The lake stretches southward a distance of twelve miles, indented here and there by a wooded promontory, with sandy beaches sweeping in magnificent curves, with a patch of woodland on the eastern shore, and a green fringe of stately oaks and elms around its entire circumference. As far as the vision extends we behold limitless fields, whose verdure changes in varying hues with every passing cloud, and wanting only a background of highlands to make it as lovely as Windermere, the most enchanting of all the lakes of Old England.
At our feet was the little town of Glenwood. We looked down upon a hotel with the stars and stripes waving above it; upon a neat school-house with children playing around its doors; upon a cluster of twenty or thirty white houses surrounded by gardens and flower-beds. Three years ago this was a solitude.
There is a sail-boat upon the lake, which some gentlemen of our party chartered for a fishing-excursion. Thinking perhaps we should get more fish by dividing our force, I took a skiff, and obtained a stalwart Norwegian to row it. Almost as soon as my hook touched the water I felt a tug at the other end of the line, and in came a pickerel,—a three-pounder! The Norwegian rowed slowly along the head of the lake, and one big fellow after another was pulled into the boat. There was scarcely a breath of wind, and the sails were idly flapping against the masts of the larger boat, where my friends were whiling away the time as best they could, tantalized by seeing that I was having all the fun. They could only crack their rifles at a loon, or at the flocks of ducks swimming along the shore.
But there was rare sport at hand. I discovered an enormous turtle lying upon the surface of the water as if asleep. "Approach gently," I said to the Norwegian. He dipped his oars softly, and sent the skiff stern foremost towards the turtle, who was puffing and blowing like a wheezy old gentleman sound asleep.

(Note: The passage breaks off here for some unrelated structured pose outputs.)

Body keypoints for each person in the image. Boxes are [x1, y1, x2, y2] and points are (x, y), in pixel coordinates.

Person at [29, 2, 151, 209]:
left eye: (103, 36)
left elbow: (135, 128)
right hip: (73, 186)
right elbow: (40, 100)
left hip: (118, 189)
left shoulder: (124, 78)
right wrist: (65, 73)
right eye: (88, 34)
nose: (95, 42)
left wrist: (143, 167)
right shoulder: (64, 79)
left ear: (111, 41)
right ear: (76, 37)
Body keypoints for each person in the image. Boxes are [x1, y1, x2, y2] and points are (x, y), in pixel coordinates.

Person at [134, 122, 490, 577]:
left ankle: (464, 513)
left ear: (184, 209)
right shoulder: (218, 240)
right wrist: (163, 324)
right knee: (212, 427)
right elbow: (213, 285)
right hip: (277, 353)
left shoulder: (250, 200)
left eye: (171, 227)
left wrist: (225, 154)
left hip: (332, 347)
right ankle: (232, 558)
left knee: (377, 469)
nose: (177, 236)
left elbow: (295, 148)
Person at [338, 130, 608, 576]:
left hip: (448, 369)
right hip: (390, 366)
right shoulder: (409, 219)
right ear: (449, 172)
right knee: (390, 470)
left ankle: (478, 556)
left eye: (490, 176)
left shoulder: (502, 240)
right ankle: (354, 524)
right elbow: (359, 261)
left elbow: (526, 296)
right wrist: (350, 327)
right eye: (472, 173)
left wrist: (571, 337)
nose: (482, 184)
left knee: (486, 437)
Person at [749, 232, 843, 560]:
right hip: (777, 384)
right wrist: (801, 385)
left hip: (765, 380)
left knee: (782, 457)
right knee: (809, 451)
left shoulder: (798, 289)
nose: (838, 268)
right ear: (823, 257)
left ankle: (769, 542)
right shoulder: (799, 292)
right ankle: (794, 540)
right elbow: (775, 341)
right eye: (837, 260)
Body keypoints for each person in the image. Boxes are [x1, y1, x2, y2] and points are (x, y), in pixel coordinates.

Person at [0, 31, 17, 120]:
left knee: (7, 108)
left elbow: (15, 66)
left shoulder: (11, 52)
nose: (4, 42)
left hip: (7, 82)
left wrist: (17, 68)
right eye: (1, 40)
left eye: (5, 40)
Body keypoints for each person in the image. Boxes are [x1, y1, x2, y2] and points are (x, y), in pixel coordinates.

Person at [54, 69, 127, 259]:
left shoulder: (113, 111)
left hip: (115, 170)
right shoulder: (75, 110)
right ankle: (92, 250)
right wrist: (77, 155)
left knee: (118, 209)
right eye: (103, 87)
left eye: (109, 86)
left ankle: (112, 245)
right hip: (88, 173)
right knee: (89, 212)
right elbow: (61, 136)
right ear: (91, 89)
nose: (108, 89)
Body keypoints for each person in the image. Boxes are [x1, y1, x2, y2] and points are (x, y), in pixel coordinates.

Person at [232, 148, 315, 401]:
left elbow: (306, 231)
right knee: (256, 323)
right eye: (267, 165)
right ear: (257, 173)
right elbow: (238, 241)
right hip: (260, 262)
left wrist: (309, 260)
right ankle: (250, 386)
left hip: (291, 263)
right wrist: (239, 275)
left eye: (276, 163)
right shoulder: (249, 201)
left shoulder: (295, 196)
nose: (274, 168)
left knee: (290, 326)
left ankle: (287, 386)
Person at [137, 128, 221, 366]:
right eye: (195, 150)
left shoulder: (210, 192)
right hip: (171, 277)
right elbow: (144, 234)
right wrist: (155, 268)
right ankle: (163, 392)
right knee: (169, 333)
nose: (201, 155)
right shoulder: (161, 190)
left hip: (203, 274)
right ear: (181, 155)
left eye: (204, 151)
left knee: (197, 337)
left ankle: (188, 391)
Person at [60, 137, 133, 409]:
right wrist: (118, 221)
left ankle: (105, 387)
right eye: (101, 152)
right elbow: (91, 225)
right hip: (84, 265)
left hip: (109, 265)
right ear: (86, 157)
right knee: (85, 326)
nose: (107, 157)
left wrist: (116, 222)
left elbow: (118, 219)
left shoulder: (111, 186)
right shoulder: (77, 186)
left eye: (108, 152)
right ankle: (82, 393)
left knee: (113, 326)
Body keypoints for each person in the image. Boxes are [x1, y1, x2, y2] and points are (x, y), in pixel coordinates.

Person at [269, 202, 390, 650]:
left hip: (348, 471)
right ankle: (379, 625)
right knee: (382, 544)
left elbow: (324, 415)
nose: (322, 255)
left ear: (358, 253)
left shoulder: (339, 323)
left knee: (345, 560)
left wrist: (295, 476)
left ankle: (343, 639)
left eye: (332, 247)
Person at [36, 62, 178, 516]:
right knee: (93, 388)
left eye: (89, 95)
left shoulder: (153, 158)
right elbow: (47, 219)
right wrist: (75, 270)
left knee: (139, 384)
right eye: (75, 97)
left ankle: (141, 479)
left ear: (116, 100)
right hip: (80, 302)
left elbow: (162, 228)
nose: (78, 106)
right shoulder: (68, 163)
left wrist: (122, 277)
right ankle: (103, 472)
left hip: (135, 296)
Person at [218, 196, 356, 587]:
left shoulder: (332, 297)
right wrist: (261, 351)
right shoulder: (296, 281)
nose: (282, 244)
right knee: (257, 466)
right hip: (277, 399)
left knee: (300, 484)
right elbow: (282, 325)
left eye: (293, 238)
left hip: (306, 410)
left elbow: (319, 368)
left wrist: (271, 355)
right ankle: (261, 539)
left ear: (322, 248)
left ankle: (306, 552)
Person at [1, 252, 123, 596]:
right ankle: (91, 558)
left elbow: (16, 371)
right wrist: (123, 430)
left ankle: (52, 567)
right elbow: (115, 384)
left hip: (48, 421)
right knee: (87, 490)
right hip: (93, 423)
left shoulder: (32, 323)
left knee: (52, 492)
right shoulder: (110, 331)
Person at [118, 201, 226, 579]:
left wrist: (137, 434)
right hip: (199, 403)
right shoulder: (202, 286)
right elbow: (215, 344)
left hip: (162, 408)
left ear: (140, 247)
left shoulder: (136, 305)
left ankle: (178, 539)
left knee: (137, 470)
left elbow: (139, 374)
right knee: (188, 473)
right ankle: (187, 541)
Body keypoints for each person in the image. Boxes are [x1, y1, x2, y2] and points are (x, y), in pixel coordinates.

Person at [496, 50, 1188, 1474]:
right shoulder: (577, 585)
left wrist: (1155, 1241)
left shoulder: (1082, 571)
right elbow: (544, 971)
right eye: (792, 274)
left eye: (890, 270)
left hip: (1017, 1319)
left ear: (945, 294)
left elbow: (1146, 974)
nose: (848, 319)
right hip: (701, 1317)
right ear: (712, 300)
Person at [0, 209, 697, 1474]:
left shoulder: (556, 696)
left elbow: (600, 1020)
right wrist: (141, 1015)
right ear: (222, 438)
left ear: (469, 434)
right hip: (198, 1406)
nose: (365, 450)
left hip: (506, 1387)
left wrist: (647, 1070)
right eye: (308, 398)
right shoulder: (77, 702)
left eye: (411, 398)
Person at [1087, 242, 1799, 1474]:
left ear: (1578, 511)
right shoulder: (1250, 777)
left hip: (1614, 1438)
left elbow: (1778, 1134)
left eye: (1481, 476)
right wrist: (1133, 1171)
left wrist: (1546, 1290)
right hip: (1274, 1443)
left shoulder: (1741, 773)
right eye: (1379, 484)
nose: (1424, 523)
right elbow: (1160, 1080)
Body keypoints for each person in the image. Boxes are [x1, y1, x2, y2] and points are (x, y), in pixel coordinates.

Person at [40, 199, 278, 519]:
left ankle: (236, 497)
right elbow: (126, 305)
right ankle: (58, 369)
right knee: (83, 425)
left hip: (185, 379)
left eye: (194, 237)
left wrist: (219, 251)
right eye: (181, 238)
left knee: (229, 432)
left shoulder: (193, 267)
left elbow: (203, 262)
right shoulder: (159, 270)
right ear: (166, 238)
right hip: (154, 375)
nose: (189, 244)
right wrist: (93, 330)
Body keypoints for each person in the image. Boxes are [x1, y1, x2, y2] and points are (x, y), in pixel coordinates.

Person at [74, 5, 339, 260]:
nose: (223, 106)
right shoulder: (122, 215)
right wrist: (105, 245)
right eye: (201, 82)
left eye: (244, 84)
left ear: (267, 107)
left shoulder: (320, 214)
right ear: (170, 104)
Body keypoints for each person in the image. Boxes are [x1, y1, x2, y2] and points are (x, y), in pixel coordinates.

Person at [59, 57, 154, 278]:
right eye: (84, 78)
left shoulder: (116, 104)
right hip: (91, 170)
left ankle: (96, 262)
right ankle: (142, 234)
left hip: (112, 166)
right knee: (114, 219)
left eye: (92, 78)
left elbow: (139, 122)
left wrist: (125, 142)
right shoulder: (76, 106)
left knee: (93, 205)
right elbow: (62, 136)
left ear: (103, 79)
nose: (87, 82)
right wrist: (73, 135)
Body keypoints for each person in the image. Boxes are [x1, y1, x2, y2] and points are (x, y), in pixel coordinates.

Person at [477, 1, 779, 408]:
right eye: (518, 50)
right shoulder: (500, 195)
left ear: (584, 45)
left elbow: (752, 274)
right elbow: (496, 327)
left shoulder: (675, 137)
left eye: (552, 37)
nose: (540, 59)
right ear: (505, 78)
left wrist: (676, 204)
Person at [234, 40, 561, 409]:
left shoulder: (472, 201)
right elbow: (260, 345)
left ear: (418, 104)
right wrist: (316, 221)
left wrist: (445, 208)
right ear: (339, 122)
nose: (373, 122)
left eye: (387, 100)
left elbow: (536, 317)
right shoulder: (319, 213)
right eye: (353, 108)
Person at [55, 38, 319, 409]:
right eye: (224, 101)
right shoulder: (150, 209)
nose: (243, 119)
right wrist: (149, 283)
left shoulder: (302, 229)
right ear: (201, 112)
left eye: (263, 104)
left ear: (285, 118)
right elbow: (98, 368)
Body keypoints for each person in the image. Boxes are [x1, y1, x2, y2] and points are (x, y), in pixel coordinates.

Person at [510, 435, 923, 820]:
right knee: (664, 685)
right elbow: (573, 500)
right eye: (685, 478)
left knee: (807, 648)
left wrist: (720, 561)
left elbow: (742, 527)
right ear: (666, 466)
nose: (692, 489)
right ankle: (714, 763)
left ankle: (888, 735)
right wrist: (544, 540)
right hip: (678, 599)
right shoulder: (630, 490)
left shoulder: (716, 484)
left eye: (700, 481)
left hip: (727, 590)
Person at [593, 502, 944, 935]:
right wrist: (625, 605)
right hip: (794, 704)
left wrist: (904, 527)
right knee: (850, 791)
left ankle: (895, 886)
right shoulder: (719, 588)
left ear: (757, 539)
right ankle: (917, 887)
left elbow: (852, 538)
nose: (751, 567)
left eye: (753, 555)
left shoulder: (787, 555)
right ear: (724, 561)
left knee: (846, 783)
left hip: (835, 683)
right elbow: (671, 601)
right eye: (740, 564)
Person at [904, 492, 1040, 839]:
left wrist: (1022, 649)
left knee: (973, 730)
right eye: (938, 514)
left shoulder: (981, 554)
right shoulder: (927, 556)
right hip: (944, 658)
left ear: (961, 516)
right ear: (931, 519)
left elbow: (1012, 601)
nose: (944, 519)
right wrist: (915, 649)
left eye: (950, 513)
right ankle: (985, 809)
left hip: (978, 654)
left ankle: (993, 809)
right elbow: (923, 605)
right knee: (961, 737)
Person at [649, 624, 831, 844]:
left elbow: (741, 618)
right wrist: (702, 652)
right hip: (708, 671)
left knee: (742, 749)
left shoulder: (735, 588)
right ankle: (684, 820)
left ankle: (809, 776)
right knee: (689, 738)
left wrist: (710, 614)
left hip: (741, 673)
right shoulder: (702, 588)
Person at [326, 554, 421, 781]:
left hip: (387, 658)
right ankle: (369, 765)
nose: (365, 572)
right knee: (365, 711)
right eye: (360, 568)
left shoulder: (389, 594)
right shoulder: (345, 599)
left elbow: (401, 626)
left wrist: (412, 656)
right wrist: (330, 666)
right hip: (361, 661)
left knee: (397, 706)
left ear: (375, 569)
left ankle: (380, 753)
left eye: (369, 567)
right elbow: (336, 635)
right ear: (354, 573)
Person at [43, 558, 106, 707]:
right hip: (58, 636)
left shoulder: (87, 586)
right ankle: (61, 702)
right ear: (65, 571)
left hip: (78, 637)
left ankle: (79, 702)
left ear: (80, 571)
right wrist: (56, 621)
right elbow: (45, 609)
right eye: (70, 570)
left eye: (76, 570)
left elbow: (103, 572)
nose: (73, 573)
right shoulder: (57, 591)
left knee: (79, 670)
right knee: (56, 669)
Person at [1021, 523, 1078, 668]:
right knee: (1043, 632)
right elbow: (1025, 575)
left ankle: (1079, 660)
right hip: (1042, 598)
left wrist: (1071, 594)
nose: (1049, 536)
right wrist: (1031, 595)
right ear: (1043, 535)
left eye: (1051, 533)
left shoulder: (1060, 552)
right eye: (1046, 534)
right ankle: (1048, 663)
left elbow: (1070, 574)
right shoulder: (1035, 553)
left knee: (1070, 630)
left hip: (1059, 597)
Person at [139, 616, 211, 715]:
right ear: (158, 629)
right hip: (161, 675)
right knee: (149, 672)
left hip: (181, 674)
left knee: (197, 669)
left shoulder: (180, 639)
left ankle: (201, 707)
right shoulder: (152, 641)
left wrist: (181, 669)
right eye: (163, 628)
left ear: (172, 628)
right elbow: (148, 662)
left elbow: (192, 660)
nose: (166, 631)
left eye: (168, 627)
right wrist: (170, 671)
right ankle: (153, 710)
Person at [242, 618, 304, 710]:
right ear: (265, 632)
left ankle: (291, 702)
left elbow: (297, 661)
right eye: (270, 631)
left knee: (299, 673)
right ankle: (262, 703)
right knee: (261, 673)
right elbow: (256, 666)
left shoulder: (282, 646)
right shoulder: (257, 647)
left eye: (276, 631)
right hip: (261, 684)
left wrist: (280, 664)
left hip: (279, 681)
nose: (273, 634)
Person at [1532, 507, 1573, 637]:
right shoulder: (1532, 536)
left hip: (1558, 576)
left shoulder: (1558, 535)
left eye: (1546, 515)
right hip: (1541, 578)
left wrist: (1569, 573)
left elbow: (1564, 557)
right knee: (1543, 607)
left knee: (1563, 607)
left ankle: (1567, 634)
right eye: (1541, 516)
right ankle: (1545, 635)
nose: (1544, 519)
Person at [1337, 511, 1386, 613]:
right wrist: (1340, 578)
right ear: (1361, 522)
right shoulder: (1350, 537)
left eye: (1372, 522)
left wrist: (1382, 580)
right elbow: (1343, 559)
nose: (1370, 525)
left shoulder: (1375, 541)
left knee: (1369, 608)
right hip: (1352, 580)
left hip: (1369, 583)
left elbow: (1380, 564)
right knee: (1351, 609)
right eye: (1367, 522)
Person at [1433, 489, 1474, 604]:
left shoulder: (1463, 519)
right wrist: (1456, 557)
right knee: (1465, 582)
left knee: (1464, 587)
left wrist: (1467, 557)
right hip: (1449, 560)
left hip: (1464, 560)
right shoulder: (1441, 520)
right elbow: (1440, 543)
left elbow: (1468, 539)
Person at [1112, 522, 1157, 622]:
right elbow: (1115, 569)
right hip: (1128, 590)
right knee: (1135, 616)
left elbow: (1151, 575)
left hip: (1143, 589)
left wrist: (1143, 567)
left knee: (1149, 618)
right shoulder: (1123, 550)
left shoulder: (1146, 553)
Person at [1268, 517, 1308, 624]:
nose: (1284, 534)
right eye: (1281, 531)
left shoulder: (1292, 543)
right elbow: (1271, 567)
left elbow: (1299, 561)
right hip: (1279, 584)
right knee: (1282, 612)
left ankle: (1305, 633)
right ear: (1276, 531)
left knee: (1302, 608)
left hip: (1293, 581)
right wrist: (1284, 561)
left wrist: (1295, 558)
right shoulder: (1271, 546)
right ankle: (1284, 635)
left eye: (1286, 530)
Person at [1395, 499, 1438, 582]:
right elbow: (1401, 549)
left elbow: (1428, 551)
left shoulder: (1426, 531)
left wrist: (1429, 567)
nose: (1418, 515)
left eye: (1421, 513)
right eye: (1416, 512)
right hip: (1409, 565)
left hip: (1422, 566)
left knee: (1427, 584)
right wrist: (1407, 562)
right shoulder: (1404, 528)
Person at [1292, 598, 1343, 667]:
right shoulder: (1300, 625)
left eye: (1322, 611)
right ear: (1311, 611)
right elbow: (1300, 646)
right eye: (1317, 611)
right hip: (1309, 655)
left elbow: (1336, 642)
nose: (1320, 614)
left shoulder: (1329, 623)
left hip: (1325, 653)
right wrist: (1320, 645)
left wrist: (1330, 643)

One more push of the oar and he will be mine. Too late! We have lost him. Down he goes. I can see him four feet beneath us, clawing off. No, he is coming up. He rises to the surface. I grasp his tail with both hands, and jerk with all my might. The boat dips, but a backward spring saves it from going over, and his majesty of White Bear Lake, the oldest inhabitant of its silver waters, weighing forty-six pounds,—so venerable that he wears a garden-bed of grass and weeds upon his back—is floundering in the half-filled skiff.
The boatman springs to his feet, stands on the seat with uplifted oar, undecided whether to jump overboard or to fight the monster who is making at his legs with open jaws.
By an adroit movement of an oar I whirl him upon his back, and hold him down while the Norwegian paddles slowly to the beach.
The captive rides in a meal-bag the remainder of the day, hissing now and then, and striving to regain his liberty.
Ah! isn't that a delicious supper which we sit down to out upon the prairies on the shores of Lightning Lake,—beyond the borders of civilization! It is not mock turtle, but the genuine article, such as aldermen eat. True, we have tin cups and plates, and other primitive table furniture, but hunger sharpens the appetite, and food is as toothsome as if served on gold-bordered china. Besides turtle-soup we have fresh fish and boiled duck. Who is there that would not like to find such fare inside the borders of civilization?